[[ RECORDS FOR PROCESSING open ]]
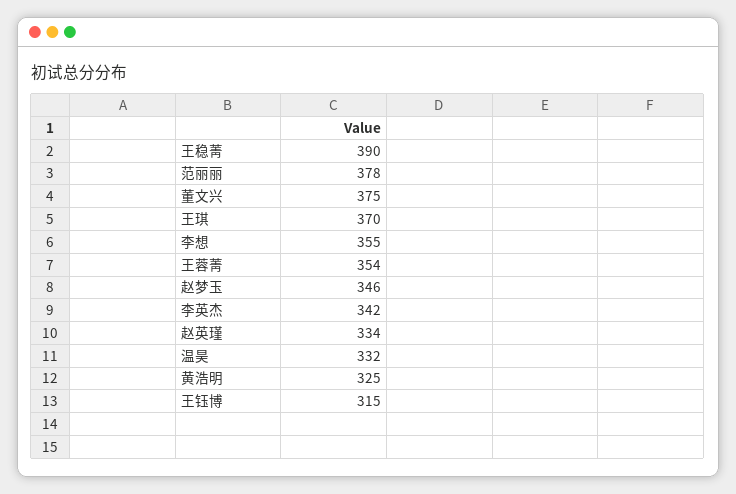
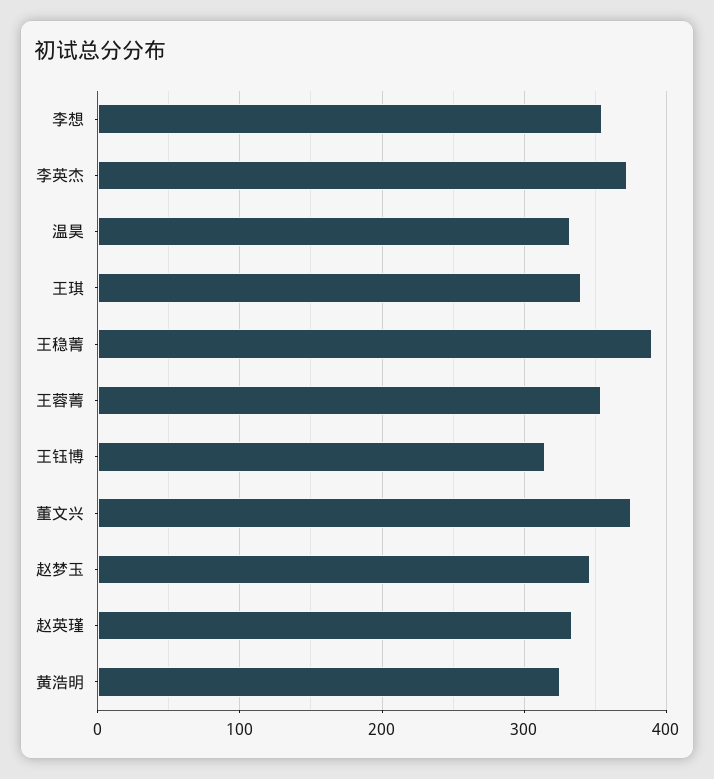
  {
    "王稳菁": 390,
-   "范丽丽": 378,
    "董文兴": 375,
-   "王琪": 370,
+   "王琪": 340,
    "李想": 355,
    "王蓉菁": 354,
    "赵梦玉": 346,
-   "李英杰": 342,
+   "李英杰": 370,
    "赵英瑾": 334,
    "温昊": 332,
    "黄浩明": 325,
    "王钰博": 315
  }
[[ RECORDS FOR PROCESSING closed ]]
WHAT TO PRODUCE: Transcribe the data verbatim. No picture belongs in the result.

ANSWER SECTION:
  {
    "王稳菁": 390,
-   "范丽丽": 378,
    "董文兴": 375,
-   "王琪": 370,
+   "王琪": 340,
    "李想": 355,
    "王蓉菁": 354,
    "赵梦玉": 346,
-   "李英杰": 342,
+   "李英杰": 370,
    "赵英瑾": 334,
    "温昊": 332,
    "黄浩明": 325,
    "王钰博": 315
  }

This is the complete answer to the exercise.